China Loosens Grip on Gold, Shanghai Exchange Ready
October 28, 2002
By Kathleen Kearney
HONG KONG, (Reuters) - China formally launches trading in physical gold on the Shanghai Gold Exchange on Wednesday, a long-awaited move and a significant milestone in liberalisation of precious metals trading and reform of its financial markets.
The opening of the exchange will be the first big step on the road to ending more than 50 years of absolute control over gold trading in China by the central bank. It will be the second exchange in the world to trade only physical gold.
The other is Turkey's Grand Bazaar in Istanbul, where physical gold is sought as a hard currency in the hectic world of Middle East trade.
The China Foreign Exchange Trade System Building, the gold exchange's first home, will serve one of the five largest gold producers in the world. Membership is initially limited to 108 domestic entities, Yin Po, an exchange official told Reuters.
About a quarter of members are from the gold mining industry, 56 percent are end-users including jewellery makers, and 12 percent are banks and other financial institutions, Yin said.

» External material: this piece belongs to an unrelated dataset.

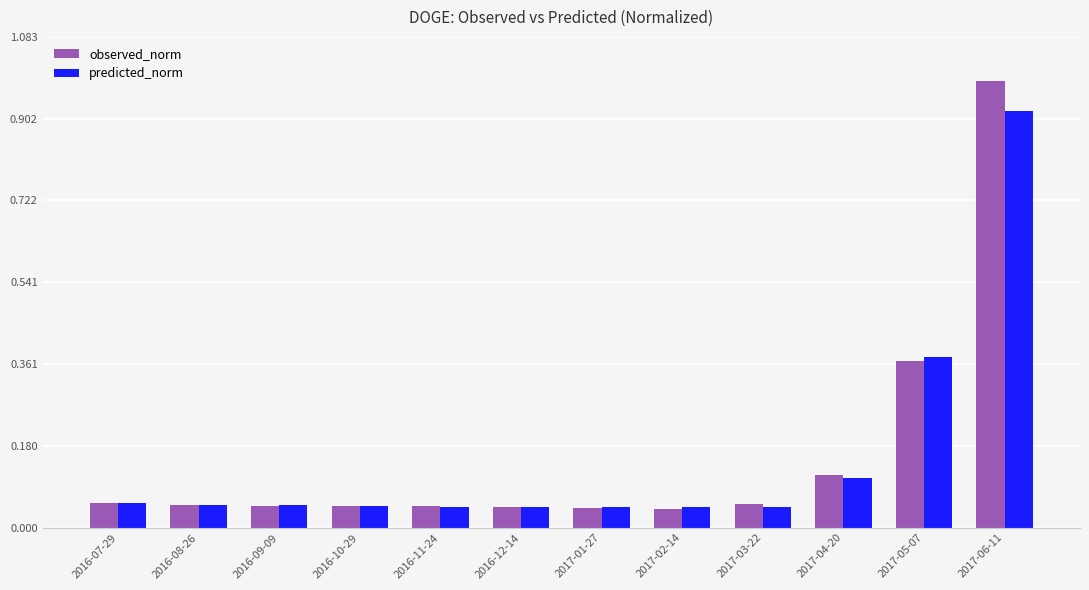

What is the sum of all predicted_norm values?

1.8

Gold refineries and coin minters make up the remainder.
These members signed up nearly one year ago and have been conducting simulated trading since November 28 last year.

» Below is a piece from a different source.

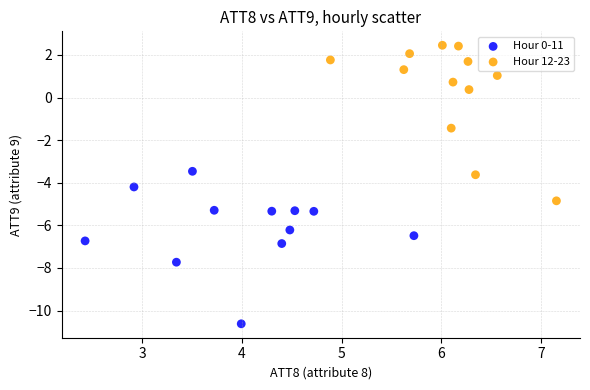

Which series contains the highest Y value?

Hour 12-23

Trading will initially be limited to three or four types of physical gold and settlement permitted only in physical gold.

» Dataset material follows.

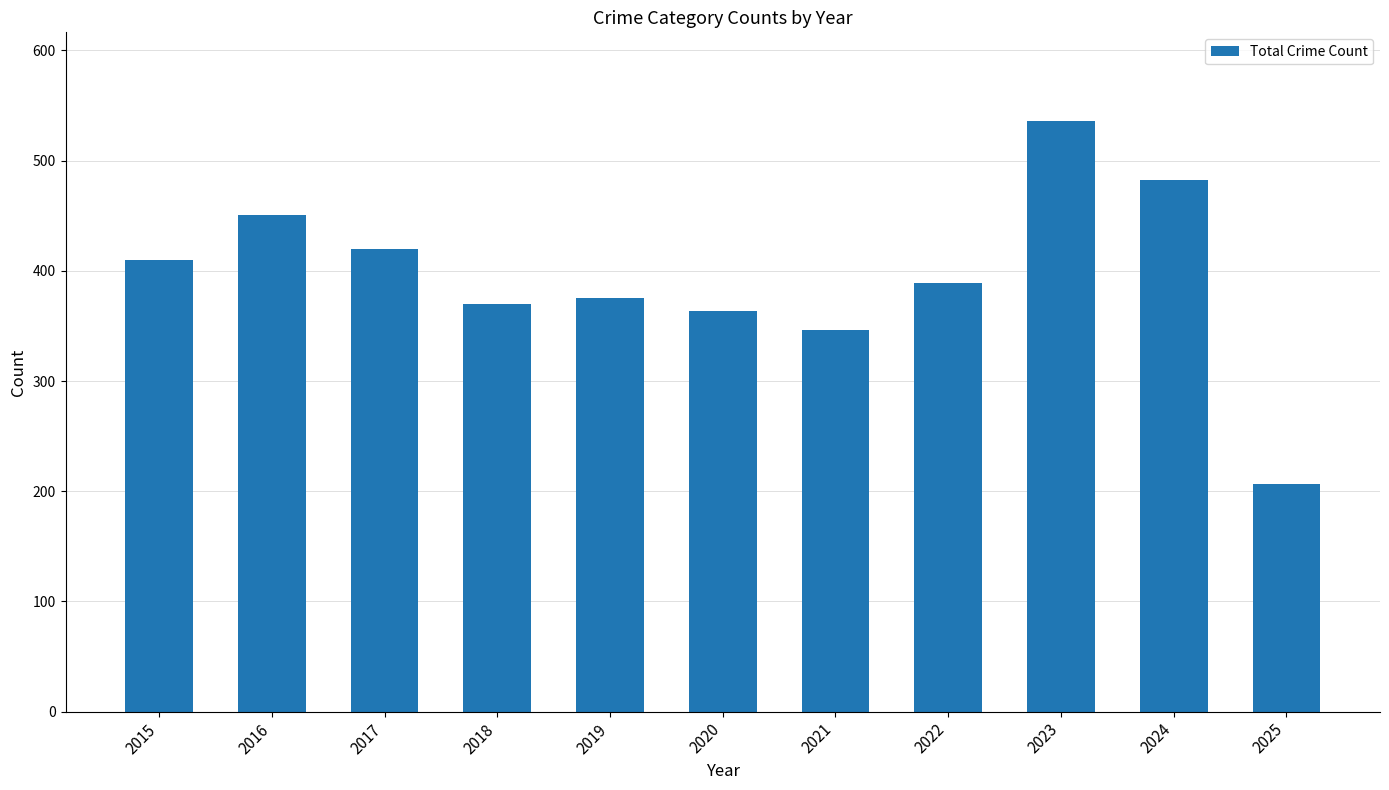

Between 2024 and 2021, which is larger?

2024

The exchange is also permitted to trade physical silver and platinum, and those products may be offered once smooth gold trading is established, Yin said.
PBOC'S ROLE
On Wednesday, the People's Bank of China (PBOC) will give up its role as the sole fixer of the domestic gold price. The PBOC used to set the domestic price of gold at irregular intervals.
Then, ahead of the gold market opening, it began to set the domestic buying and selling prices at weekly fixings every Monday since June 2001. It also made some unscheduled fixings.
Now the exchange will be taking over the price discovery role and the nation's gold industry will be thrown from its cozy protected world, where all output was sold to the central bank at a fixed price, into the cut-throat world of efficient markets.
"The opening of the gold exchange will enable China to keep its gold price closer to the international price," said Chen Shufang, analyst at Antaike Information Development Co Ltd.
"For producers, they will be taking on greater risk if they cannot adjust, but there will be benefits for those that can correctly judge the gold price trend," Chen said.
The central bank is thought to have set aside a portion of its 456 tonnes of gold reserves to stabilise the market in times of great volatility and uncertainty, said one Hong Kong banker.
China produces about 180 tonnes of gold a year, chiefly from mines in the northeast and northwest of the country. The country's mines will now sell their output on the exchange and not directly to the PBOC as stipulated previously by law.
PROBLEM AREAS
Over the past year or more, the gold industry has struggled with several thorny issues, including the need for hedging by the designated settlement banks and whether to exact the nation's ubiquitous value-added tax on gold transactions.
The VAT has been waived. But settlement banks, Industrial and Commercial Bank of China (ICBC), Construction Bank of China, the Bank of China and Agriculture Bank will initially not be allowed to hedge their exposure on overseas markets.
"Transactions will only be among (exchange) members and so there is no big need for hedging or arbitrage," said Jason Wong, senior manager and head of bullion at Bank of China Hong Kong.
Market-making on the new exchange will be done by the commercial bank members, while the PBOC will stand ready to step in if and when the market becomes too volatile, Yin said.
Gold's value as a reserve currency or asset of central banks, and as an investment vehicle for others, has diminished over the years, but it still has a role to play and this small opening of the gold market may carry some risks for the yuan currency.
Businesses, investors and individuals may choose to buy gold -- and thereby sell yuan -- if they believe a devaluation or depreciation in the yuan currency is on the way.
Hong Kong's gold traders have forecast China's gold demand could soar to 500 tonnes from the current 200 tonnes as a result of such safe-haven buying.